Molto intensa questa poesia che usa l'originale metafora del vino e della distillazione per esprimere il passaggio del tempo e il senso della vita e dell'amore.

Doraforino2 gennaio 2010

Versi di una bellezza travolgente... inebrianti come questo dolce nettare che accendono memorie antiche, che scintillano a sorsi pieni... Dolcemente, mi accompagna questa musica di un vecchio grammofono. Da conservare.

El Corripio2 gennaio 2010

Un Inno alla vita, alla natura ed al saper accompagnare il corso delle cose con amore, immenso, convivente ed universale. Frutto d'ogni cosa, succo d'ogni esistenza, che se condivisa, al momento giusto, se sappiamo dare tempo al tempo, ne possiamo assaporare il gusto maturo e corposo, i profumi ed i colori. Una delle poesie più belle che abbia mai letto, non qui, ma ovunque. Stupenda!
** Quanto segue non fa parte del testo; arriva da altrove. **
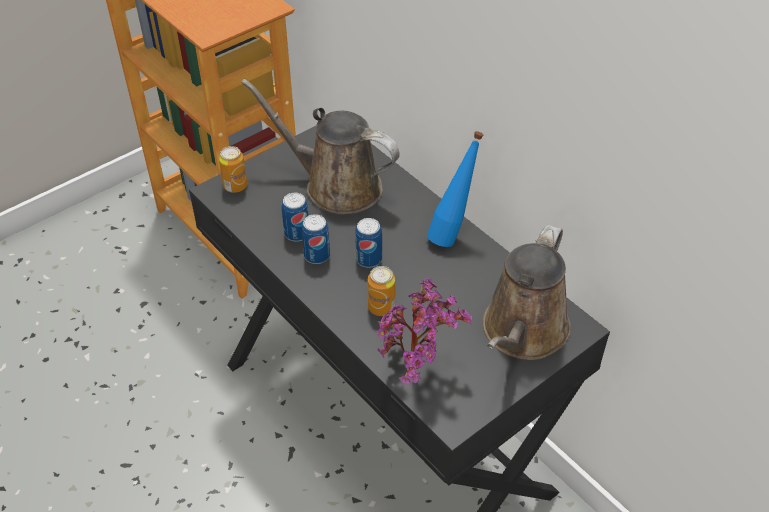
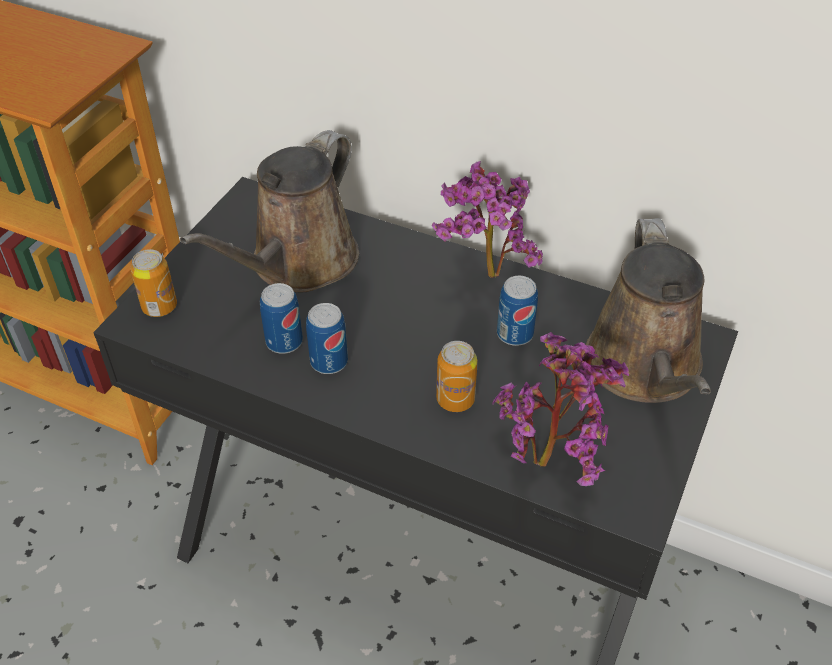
camera: 25 degrees left, 0 degrees up
brown watering can [241,79,400,214] -> brown watering can turned 60 degrees counterclockwise [180,130,359,293]
can [355,218,382,268] -> can moved to [497,276,538,346]
blue bottle [427,131,484,247] -> potted plant [432,161,543,278]

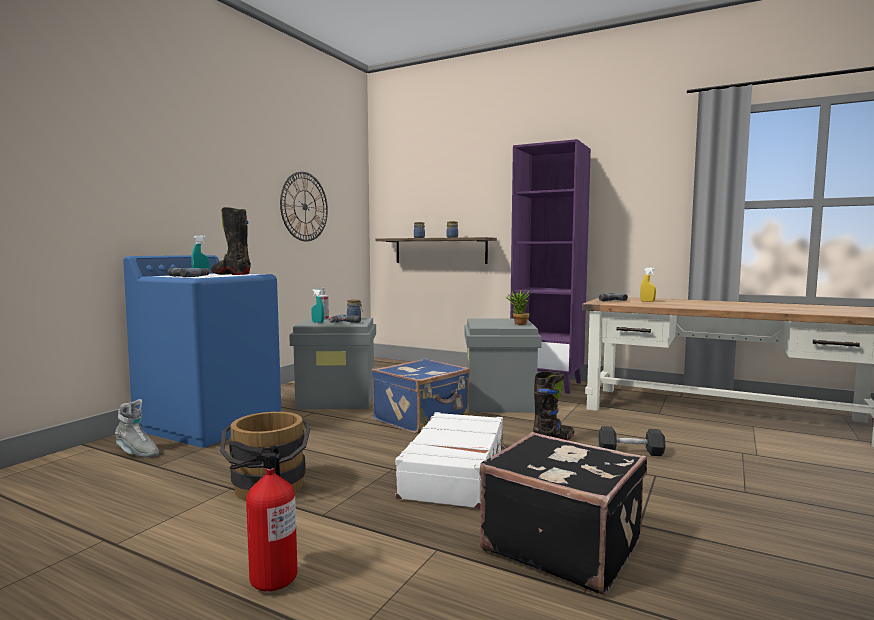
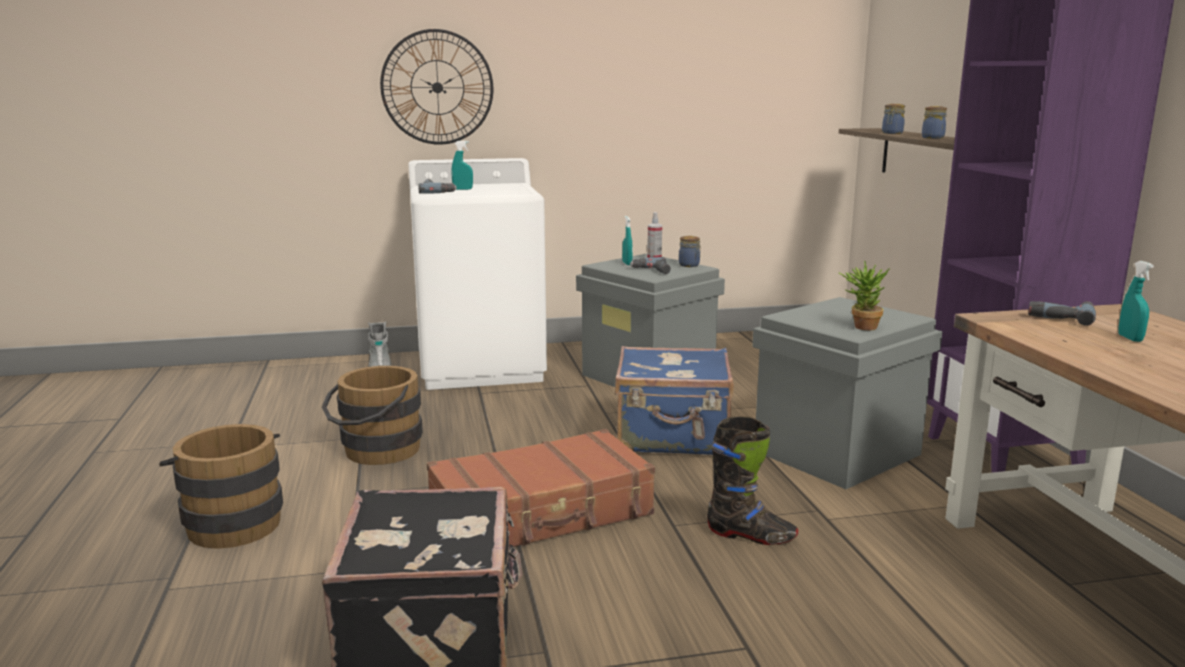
camera: 50 degrees right, 10 degrees up
blue washing machine [123,255,281,448] -> white washing machine [408,158,547,390]
black boot [211,207,251,275] -> none
fire extinguisher [229,441,298,591] -> brown bucket [159,424,283,549]
wall clock [280,172,328,242] -> wall clock moved to [380,29,493,145]
white suitcase [395,412,507,509] -> brown suitcase [427,429,655,547]
grey dumbbell [598,426,666,456] -> none
yellow spray bottle [640,268,656,302] -> turquoise spray bottle [1119,261,1154,342]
Grazia Longo4 gennaio 2010

uno stupendo susseguirsi di allegorie e metafore, perfettamente calzanti ed incalzanti, senza eccessivo autocompiacimento, né forzature, che ben descrivono il percorso interiore, non di un anno, ma di tutta una vita che continua proiettata nel futuro ...

RaggiodiSole6 agosto 2012

Opera che è un vero e proprio inno alla Natura, alla Vita, a quella vigna e a quel frutto e ai suoi mosti che andranno a bere. Naturalmente avviene una profonda riflessione su quello che il Poeta ha così mirabilmente dipinto, metafore che si lasciano interpretare nella loro squisita bellezza Bellissima, da segnalibro!